To be clear, the idea of a missed opportunity shouldn’t suggest that now isn’t a good time to invest in infrastructure; capital investments of that sort, as Fernanda Nechio, an economist at the SF Federal Reserve Bank explains, have less of an impact on inflation than do transfer payments. But the fact that much of what we would want to spend on today was also under discussion a decade ago should emphasize how much time has been lost.

There’s an argument from some policy analysts that interest rates aren’t that big a factor in the cost of US infrastructure. For example, Eli Dourado, a researcher at the Center for Growth and Opportunity at Utah State University, says the priority should be bringing high US building costs in line with other countries.

The problem of US state capacity is real and needs addressing, but it’s worth remembering that the same logic was deployed as an excuse not to make investments. Pitting the two concepts against each other is unnecessary. Indeed, if it were straightforward to reduce US project costs by 10x, as Dourado uses in an illustrative example, we would have done it — and we should still try. But the reality is that breaking free of consultants, regulations, and other cost drivers isn’t politically simple, and only underscores the usefulness of cheap financing. Indeed, public investment can be a tool for deregulation.

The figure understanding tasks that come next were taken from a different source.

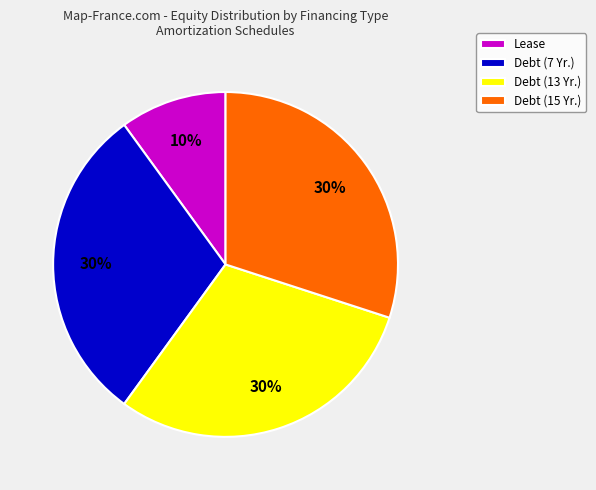

To the nearest percent, what is the difference between the largest and smallest slice percentages?

20%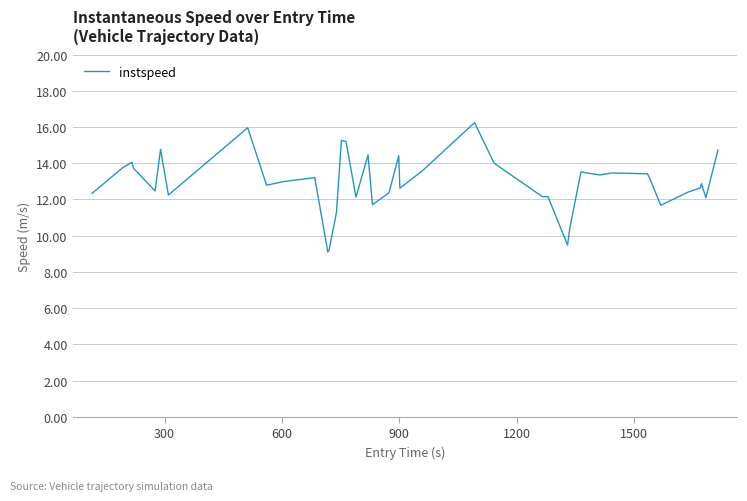

What is the minimum value shown in the chart?

9.1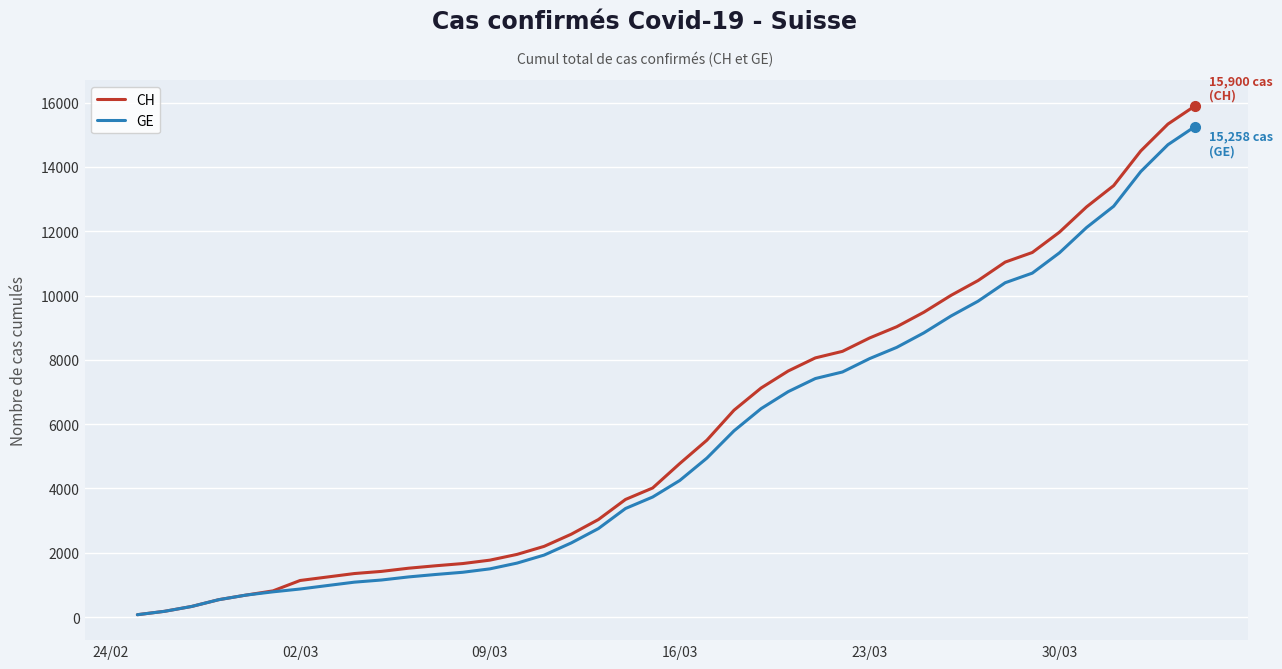

Which series has the widest spread of values?

CH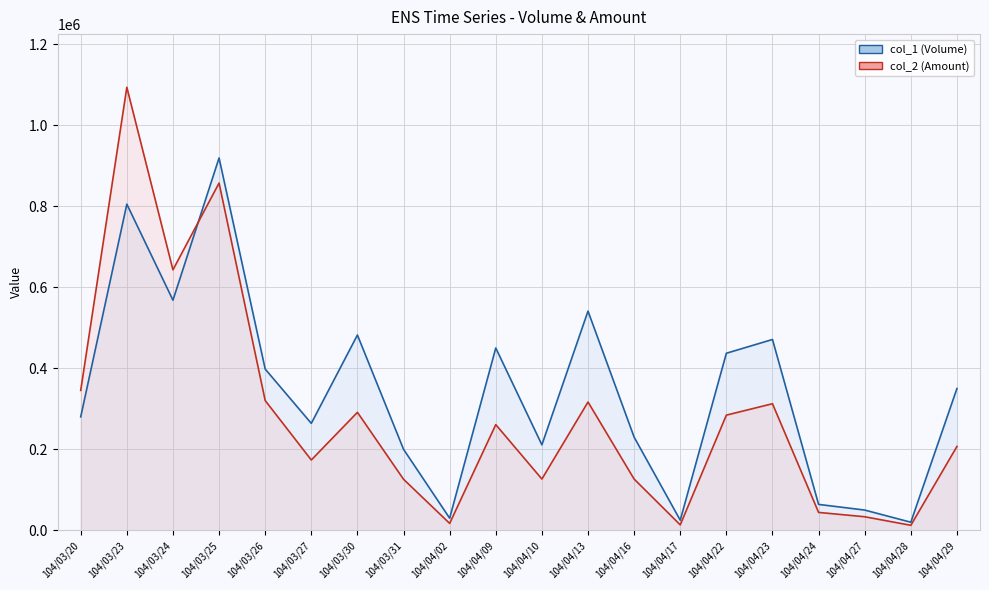

How many values in the col_1 (Volume) line series exceed 350000?

9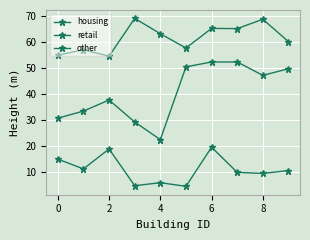

What is the difference between the second highest and minimum values in the other series?

14.2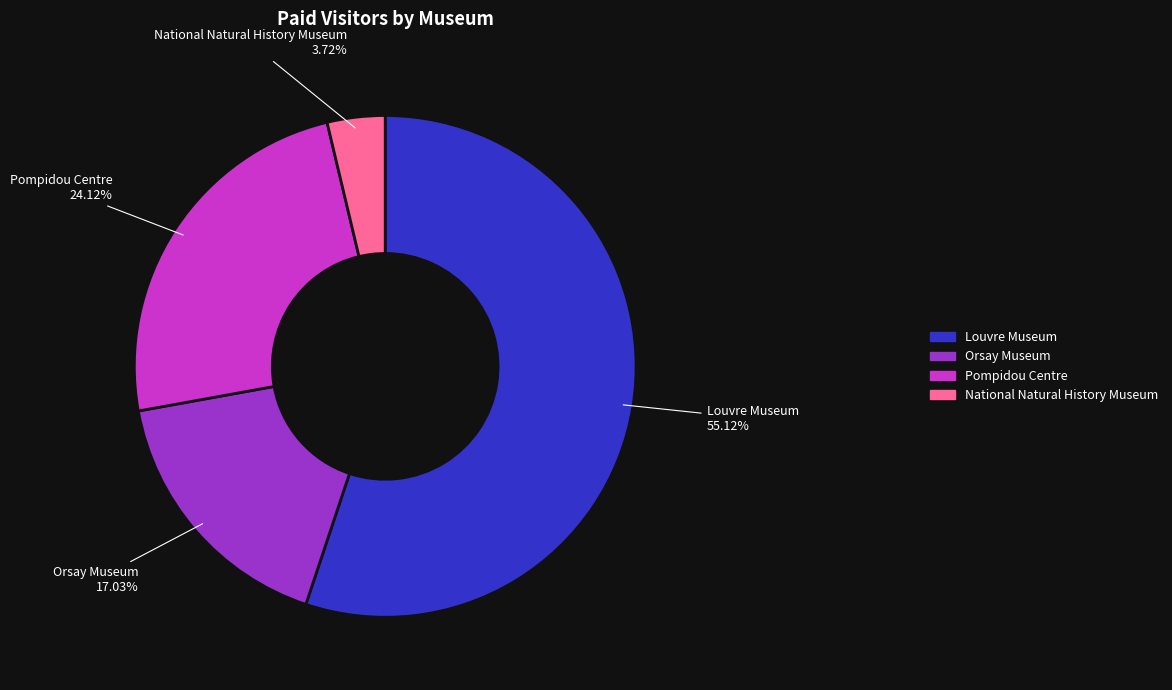

Rank the categories by value from highest to lowest.

Louvre Museum, Pompidou Centre, Orsay Museum, National Natural History Museum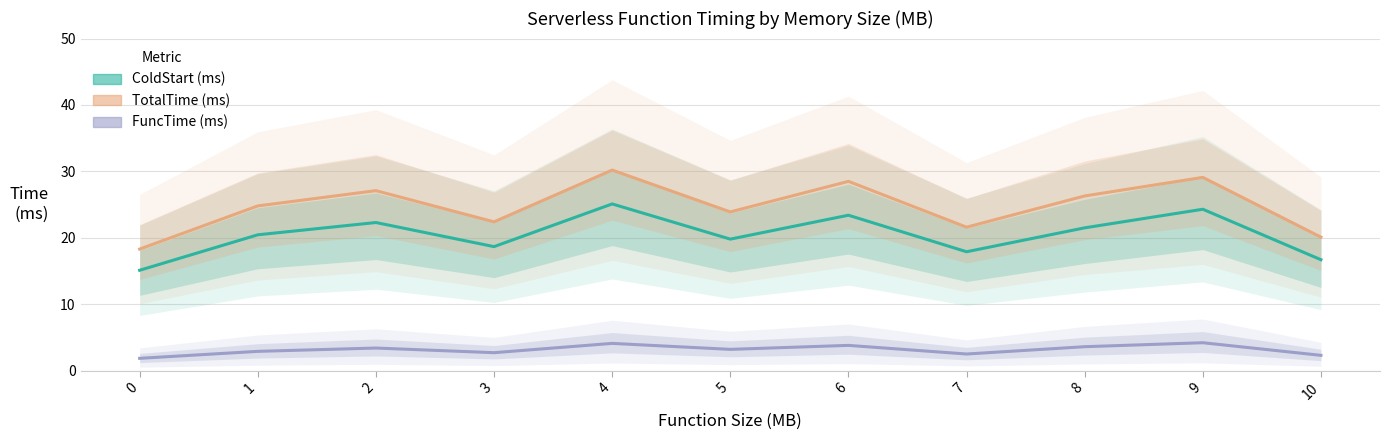

What are all the series names shown in the legend?

ColdStart (ms), TotalTime (ms), FuncTime (ms)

And politics matters here. Many of the officials who set US policy in the previous decade thought that they were being responsible, but instead they were frittering away a chance to make the country and the economy more resilient. The lesson of the post-pandemic economy is that real goods matter as much as financial conditions. Consider the point made by the financial journalist Matt Klein, who notes that European policymakers cited the adage “fix the roof while the sun is shining” as they worked to lower their debt after the financial crisis.

These countries are in better fiscal positions today, but it’s not doing them much good because they didn’t address energy dependence on Russia. Now, they may be able to borrow more responsibly — but the natural gas ports and wind farms they want to build now will take far longer thanks to the scarcity of key materials and labor.

That same principal holds true more broadly: The US has real material needs that could be met with better infrastructure for transportation, energy, and housing. It would be better to build now than not to build at all, but it would have been better still to have started building five years ago.